Women who have faced major physical or mental challenges in their lives continue to do what they can to make a difference in their communities and raise their families. I am constantly inspired by many women who are
Describe a major business (or other challenge) you experienced and how you solved it.
Businesses come to me every day with different financial challenges and needs. I enjoy finding solutions and working with each of them. They have a lot of confidence in you. A major challenge I had early in my career was taking over another commercial loan officer’s account. Good loan officers knew to foster loyalty in their customer relationships. I took the time to meet with each company to understand how they operate, what their needs are, and how I can help them.
Describe your failure, what lessons you learned, and how it made you stronger.

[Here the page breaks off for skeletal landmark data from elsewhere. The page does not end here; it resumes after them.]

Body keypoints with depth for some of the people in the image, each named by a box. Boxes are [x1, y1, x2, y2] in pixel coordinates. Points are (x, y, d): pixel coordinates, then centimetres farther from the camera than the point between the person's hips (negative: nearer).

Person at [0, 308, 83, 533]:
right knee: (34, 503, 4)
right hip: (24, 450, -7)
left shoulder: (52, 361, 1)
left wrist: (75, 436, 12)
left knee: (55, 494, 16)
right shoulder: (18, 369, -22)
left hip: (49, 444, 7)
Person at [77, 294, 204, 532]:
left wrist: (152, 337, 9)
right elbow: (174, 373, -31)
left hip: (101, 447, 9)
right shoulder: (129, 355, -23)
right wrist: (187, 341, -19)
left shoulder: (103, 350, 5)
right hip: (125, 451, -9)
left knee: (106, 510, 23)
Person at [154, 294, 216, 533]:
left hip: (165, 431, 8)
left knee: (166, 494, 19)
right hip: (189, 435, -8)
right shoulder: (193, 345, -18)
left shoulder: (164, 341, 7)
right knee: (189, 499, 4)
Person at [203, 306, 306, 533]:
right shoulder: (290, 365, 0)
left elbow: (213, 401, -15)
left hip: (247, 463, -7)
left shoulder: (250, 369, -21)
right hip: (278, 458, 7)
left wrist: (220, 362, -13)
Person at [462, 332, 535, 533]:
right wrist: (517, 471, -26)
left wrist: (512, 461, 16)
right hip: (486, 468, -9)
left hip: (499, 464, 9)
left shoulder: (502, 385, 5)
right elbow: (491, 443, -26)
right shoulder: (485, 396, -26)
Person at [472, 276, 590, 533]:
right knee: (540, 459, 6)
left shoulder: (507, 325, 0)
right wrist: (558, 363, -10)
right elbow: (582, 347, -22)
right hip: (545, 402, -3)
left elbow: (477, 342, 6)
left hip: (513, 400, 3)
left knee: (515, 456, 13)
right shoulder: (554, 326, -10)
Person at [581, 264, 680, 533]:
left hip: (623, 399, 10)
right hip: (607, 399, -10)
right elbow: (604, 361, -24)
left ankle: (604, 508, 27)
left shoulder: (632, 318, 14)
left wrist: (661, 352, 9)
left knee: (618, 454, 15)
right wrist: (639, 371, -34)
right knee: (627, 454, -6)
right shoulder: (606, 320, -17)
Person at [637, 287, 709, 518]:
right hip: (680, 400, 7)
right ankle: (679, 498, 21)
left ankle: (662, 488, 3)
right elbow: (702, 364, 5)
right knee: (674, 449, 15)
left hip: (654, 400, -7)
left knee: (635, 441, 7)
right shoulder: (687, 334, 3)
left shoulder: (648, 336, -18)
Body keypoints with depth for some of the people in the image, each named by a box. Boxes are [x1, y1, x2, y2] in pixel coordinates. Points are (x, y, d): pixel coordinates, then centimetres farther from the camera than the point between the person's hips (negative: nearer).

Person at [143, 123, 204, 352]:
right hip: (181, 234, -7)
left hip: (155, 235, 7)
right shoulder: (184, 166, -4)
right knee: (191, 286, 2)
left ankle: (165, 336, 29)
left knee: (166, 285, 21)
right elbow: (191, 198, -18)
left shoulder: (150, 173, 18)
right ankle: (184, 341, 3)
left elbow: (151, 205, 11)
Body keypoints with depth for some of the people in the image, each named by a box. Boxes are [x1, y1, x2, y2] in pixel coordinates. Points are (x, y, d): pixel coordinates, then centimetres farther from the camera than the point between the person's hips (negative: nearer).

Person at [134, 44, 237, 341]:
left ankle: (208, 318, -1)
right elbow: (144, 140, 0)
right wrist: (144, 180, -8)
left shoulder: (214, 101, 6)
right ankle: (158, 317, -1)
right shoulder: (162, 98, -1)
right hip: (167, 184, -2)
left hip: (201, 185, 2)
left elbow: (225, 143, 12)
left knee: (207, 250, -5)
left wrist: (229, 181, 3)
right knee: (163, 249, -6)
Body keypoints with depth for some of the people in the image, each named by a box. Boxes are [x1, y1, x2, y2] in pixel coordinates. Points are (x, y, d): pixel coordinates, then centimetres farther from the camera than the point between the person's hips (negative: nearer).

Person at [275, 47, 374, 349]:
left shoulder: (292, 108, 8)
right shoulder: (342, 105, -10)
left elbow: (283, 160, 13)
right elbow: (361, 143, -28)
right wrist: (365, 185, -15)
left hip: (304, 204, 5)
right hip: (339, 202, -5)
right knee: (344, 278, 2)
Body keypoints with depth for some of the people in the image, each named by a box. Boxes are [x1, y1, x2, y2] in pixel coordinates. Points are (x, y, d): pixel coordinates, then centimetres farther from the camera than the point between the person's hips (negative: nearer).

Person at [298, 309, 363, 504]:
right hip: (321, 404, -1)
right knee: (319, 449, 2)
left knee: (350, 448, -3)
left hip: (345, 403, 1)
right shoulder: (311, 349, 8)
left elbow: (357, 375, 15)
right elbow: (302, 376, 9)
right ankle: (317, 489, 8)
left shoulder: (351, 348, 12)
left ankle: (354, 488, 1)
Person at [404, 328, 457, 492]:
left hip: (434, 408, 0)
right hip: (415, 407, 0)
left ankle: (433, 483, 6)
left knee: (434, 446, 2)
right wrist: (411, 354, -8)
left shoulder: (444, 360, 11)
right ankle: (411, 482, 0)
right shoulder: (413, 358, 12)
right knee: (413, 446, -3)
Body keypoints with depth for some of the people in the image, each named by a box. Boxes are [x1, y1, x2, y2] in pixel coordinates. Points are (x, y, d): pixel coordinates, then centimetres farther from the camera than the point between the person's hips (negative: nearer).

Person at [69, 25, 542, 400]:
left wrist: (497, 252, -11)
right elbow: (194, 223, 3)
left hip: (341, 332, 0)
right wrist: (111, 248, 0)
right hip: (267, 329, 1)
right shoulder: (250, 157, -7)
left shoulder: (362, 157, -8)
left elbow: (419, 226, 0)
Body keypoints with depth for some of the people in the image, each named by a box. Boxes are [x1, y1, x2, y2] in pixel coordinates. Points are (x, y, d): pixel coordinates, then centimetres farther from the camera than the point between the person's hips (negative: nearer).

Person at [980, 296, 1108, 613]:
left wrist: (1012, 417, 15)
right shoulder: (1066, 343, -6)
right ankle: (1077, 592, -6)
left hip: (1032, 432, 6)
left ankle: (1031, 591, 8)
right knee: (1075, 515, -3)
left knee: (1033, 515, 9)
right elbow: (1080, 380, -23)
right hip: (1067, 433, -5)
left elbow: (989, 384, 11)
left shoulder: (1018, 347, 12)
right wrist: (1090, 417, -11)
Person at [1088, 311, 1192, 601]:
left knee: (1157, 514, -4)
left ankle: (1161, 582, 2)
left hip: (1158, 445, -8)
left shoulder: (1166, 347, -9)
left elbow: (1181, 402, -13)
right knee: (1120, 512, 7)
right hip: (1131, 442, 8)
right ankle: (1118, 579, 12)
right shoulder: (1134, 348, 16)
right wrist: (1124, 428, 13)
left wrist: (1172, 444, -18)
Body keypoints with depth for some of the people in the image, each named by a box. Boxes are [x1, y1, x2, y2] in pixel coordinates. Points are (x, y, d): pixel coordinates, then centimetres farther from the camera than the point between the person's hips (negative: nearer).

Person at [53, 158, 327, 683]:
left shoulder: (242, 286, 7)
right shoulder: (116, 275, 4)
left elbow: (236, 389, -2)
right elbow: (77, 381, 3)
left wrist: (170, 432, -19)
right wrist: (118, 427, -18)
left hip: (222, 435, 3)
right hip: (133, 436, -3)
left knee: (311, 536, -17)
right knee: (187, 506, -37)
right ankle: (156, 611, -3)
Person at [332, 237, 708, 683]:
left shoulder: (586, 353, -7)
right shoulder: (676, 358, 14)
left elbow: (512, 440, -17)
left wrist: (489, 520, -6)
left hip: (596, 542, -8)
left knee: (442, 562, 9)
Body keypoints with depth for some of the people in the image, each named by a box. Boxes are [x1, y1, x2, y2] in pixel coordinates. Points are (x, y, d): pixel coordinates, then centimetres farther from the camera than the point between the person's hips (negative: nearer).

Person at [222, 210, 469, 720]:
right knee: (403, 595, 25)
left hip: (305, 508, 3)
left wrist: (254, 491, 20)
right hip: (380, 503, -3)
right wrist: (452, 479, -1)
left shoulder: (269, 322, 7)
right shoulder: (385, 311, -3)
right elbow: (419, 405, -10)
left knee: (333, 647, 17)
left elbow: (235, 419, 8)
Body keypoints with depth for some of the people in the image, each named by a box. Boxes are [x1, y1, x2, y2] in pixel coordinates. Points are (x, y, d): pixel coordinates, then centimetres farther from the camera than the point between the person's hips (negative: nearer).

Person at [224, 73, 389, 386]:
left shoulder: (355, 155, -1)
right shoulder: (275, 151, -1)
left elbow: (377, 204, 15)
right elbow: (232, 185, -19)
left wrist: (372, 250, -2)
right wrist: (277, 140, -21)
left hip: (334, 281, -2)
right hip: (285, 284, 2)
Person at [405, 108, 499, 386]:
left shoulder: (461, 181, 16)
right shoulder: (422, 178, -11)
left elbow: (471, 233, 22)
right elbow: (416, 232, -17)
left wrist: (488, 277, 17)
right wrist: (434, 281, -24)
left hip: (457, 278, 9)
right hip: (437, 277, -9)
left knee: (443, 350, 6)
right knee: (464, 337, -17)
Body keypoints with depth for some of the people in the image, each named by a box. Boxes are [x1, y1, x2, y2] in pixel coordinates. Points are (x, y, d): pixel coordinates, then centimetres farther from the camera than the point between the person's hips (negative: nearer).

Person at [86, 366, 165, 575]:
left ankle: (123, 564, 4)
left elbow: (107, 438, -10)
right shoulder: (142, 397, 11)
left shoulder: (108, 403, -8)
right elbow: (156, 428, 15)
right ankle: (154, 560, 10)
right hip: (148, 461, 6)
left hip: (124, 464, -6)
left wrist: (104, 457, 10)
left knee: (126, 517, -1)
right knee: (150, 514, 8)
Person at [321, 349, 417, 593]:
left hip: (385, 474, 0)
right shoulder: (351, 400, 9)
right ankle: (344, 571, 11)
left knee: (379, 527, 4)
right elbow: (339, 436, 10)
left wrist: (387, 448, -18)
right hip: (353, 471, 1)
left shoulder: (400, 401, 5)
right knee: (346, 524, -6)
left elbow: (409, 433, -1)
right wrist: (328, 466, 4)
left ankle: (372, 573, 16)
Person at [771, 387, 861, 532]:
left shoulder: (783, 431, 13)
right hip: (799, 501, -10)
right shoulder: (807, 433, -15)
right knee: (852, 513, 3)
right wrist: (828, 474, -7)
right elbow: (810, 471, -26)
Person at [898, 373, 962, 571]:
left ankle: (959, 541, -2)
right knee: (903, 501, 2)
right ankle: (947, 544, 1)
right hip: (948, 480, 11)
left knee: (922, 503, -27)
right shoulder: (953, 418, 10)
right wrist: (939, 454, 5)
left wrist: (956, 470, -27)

The first job I applied for after college was at an investment firm. I had never been turned down from a job before. I realized that if I wanted another job, I would have to work harder to demonstrate my strengths and abilities.
What do you see as the biggest barriers to female leadership?
Sadly, I think jealousy among women (and men) creates the biggest barrier to leadership. A strong female leader must be able to recognize her own jealousy and work through that resentment to make her positive changes and decisions.
Do you have any advice for young professional women?
Dress professionally and respectfully every day. Step outside your comfort zone. Surround yourself with good role models.
What do you see as the biggest challenges for women of your generation?
The ability for women to just believe in themselves and go their own way. I feel that social media tends to make women judge themselves too harshly.My hope is that her daughter will feel more confident, social and negative emotions that may be expressed through her media. is to be able to avoid
If you could give one word of advice to your younger self, what would it be?
I don’t know what you can do, but do your best, be kind to everyone, including yourself, be prayerful, and don’t forget your sense of humor along the way.
What was your childhood dream job and why?
I loved animals, so I thought I would become a veterinarian or a marine biologist. A marine biologist knew I wanted to swim with dolphins, because she fell in love with Brandis.
Where is your favorite place?
My absolute favorite place to stay at home or traveling with family. I enjoy my quiet time at home and my adventures while traveling. I wish I had more chances to have a good time with them.
If you were to write a book, what would it be about?
Well, I could tell a lot of stories about my childhood, but I don’t know if anyone would believe them!
What is your favorite song right now?